§ Exercise details:
Output exactly the lines below, starting with the line that has "Cutaneous Carcinoma, 1956-1966 |" and going on through the line that has "Cutis, 1956-1966 |", both included, and no other lines.
Segment Open
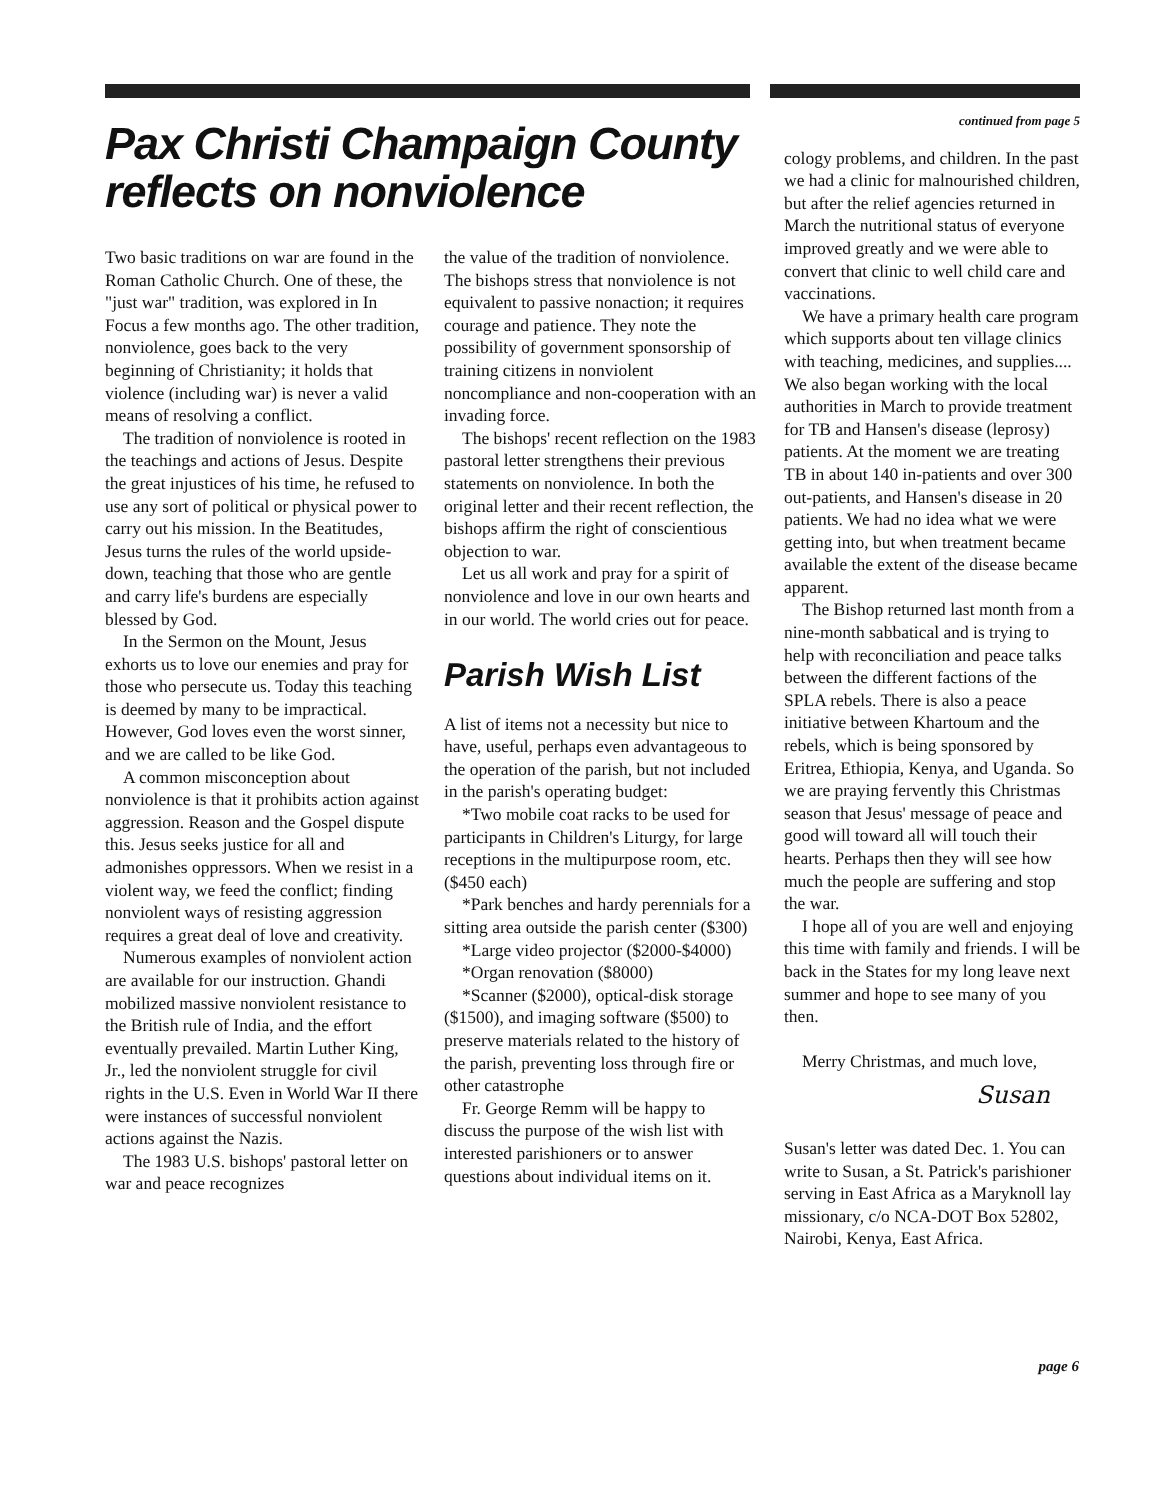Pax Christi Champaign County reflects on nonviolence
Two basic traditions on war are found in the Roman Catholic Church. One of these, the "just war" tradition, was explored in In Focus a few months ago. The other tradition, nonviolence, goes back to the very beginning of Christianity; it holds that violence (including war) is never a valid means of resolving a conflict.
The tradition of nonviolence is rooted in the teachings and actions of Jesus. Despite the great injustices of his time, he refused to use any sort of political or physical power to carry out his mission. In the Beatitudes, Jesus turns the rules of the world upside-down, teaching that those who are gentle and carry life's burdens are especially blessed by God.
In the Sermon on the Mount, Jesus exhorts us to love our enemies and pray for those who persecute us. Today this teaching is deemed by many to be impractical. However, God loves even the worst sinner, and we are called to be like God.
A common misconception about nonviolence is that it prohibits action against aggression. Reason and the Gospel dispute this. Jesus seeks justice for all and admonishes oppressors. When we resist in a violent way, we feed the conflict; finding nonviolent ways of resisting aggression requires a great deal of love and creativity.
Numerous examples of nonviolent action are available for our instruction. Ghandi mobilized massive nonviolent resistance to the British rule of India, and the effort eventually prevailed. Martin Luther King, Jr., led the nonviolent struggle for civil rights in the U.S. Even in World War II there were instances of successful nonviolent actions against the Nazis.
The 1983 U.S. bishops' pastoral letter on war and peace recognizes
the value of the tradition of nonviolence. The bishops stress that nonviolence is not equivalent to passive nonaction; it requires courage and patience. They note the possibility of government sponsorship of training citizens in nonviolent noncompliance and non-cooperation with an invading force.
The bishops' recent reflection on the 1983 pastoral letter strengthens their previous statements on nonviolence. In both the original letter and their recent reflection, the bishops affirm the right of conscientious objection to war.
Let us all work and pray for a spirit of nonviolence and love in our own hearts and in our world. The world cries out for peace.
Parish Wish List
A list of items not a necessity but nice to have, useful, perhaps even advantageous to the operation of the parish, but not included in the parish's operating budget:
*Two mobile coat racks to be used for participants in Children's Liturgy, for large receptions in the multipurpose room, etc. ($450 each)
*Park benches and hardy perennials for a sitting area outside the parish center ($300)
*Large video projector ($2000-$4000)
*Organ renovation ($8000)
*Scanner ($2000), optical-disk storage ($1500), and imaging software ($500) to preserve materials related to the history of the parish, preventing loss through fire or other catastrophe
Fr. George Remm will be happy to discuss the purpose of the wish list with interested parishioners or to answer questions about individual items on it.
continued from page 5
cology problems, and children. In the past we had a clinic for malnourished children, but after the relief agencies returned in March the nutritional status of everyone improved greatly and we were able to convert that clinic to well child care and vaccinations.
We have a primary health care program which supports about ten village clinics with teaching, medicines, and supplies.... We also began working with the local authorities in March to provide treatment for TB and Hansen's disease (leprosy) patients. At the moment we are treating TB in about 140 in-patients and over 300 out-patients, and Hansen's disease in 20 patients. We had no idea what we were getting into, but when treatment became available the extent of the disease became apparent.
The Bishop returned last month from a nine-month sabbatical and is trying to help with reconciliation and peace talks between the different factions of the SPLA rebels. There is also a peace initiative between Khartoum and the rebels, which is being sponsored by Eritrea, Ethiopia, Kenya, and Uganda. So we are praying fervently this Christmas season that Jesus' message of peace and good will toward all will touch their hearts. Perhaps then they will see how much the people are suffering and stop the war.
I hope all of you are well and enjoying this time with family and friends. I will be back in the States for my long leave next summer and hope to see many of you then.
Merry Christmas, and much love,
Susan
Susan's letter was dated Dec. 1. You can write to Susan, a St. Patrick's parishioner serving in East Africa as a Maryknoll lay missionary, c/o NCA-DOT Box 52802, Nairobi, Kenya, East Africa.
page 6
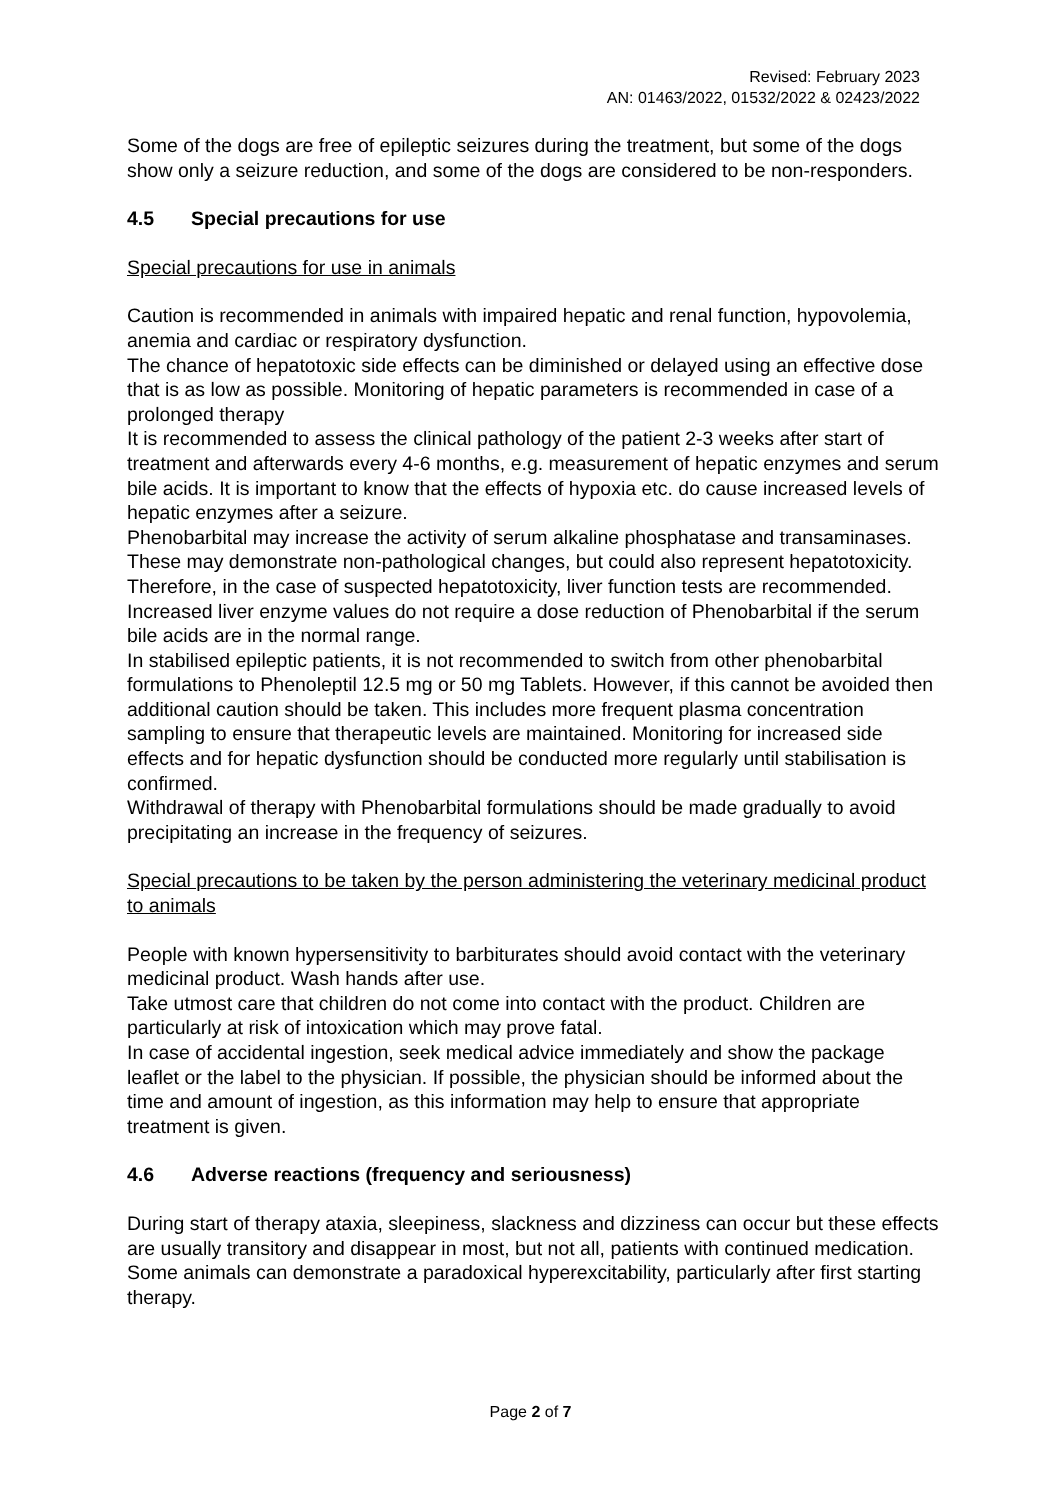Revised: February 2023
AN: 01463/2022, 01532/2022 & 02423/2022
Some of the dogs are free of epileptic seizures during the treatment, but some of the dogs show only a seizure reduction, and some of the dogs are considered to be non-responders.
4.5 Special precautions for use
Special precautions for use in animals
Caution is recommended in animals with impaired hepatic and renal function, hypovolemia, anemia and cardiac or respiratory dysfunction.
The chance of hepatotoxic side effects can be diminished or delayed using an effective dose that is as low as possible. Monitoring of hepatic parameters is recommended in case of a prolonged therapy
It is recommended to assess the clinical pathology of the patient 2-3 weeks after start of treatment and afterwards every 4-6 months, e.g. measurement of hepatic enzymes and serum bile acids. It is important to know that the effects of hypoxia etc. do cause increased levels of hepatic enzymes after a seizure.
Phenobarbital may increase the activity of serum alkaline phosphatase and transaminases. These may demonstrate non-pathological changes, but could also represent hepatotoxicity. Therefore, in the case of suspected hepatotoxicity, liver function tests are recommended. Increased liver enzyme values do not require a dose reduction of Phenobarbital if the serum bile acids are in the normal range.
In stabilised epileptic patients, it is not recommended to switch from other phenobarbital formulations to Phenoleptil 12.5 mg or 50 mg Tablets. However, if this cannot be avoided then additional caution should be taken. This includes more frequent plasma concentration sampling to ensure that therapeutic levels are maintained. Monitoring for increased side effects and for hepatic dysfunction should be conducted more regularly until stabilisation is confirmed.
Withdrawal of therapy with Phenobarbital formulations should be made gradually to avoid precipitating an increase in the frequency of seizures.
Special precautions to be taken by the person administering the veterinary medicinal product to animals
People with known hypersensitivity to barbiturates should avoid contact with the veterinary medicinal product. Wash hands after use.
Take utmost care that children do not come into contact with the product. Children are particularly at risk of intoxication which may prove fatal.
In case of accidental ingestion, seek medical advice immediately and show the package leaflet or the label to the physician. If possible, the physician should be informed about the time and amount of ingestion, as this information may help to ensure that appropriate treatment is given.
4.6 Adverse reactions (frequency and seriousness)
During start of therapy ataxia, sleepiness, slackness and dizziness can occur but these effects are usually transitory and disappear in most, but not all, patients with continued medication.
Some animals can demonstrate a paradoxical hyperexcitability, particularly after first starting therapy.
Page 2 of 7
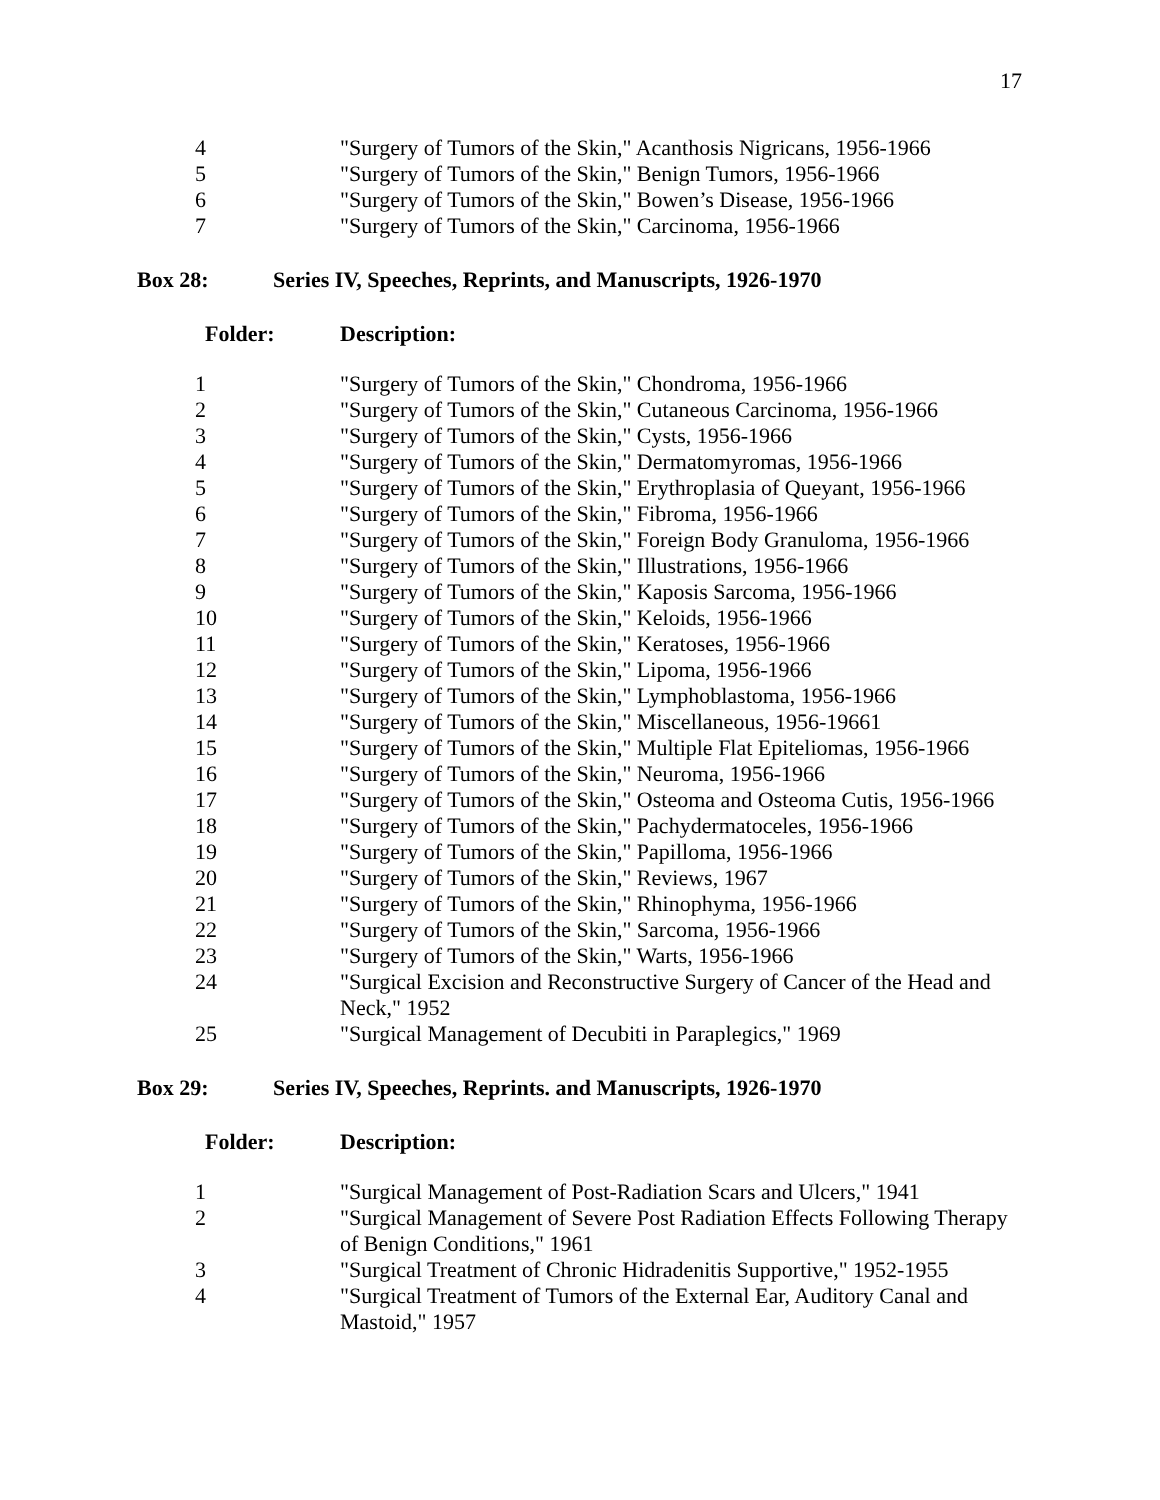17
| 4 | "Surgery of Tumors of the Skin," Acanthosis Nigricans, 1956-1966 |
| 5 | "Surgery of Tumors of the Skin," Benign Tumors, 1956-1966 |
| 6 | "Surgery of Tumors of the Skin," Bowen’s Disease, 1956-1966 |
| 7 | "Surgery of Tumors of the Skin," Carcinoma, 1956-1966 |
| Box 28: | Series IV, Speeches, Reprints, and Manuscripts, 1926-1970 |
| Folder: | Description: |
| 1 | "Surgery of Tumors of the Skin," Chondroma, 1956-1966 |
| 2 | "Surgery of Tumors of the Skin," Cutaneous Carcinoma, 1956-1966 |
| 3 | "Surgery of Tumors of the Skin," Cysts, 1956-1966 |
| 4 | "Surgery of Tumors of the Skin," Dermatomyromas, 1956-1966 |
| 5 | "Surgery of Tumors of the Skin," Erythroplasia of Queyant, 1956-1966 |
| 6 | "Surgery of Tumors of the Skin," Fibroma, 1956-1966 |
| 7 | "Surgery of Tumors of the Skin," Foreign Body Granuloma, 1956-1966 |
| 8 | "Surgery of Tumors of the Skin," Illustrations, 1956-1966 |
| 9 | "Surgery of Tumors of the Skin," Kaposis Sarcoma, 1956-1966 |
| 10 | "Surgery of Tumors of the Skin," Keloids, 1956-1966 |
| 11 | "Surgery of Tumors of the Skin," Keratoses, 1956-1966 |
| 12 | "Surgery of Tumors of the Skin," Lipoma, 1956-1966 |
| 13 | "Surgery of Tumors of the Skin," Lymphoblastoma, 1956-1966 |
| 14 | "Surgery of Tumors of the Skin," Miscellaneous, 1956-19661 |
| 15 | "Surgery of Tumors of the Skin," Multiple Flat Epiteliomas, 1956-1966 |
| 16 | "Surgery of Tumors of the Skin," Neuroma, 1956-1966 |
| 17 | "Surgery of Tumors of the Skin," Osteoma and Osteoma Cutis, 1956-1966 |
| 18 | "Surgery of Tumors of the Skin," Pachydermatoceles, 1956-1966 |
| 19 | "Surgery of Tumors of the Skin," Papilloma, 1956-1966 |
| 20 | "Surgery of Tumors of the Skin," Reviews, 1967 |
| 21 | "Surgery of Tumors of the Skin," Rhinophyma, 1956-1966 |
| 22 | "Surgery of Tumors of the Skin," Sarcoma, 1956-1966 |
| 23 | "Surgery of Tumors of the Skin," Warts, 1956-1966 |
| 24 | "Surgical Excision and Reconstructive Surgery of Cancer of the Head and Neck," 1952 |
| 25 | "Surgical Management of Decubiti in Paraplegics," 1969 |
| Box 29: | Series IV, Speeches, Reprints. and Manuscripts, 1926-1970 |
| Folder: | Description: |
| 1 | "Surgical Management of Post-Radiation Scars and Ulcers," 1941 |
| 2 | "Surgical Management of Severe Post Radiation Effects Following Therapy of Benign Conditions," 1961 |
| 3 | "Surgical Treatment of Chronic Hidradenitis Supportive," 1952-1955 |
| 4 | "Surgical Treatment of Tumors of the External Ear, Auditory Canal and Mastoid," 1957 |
Segment Closed
§ Answer section:
| 2 | "Surgery of Tumors of the Skin," Cutaneous Carcinoma, 1956-1966 |
| 3 | "Surgery of Tumors of the Skin," Cysts, 1956-1966 |
| 4 | "Surgery of Tumors of the Skin," Dermatomyromas, 1956-1966 |
| 5 | "Surgery of Tumors of the Skin," Erythroplasia of Queyant, 1956-1966 |
| 6 | "Surgery of Tumors of the Skin," Fibroma, 1956-1966 |
| 7 | "Surgery of Tumors of the Skin," Foreign Body Granuloma, 1956-1966 |
| 8 | "Surgery of Tumors of the Skin," Illustrations, 1956-1966 |
| 9 | "Surgery of Tumors of the Skin," Kaposis Sarcoma, 1956-1966 |
| 10 | "Surgery of Tumors of the Skin," Keloids, 1956-1966 |
| 11 | "Surgery of Tumors of the Skin," Keratoses, 1956-1966 |
| 12 | "Surgery of Tumors of the Skin," Lipoma, 1956-1966 |
| 13 | "Surgery of Tumors of the Skin," Lymphoblastoma, 1956-1966 |
| 14 | "Surgery of Tumors of the Skin," Miscellaneous, 1956-19661 |
| 15 | "Surgery of Tumors of the Skin," Multiple Flat Epiteliomas, 1956-1966 |
| 16 | "Surgery of Tumors of the Skin," Neuroma, 1956-1966 |
| 17 | "Surgery of Tumors of the Skin," Osteoma and Osteoma Cutis, 1956-1966 |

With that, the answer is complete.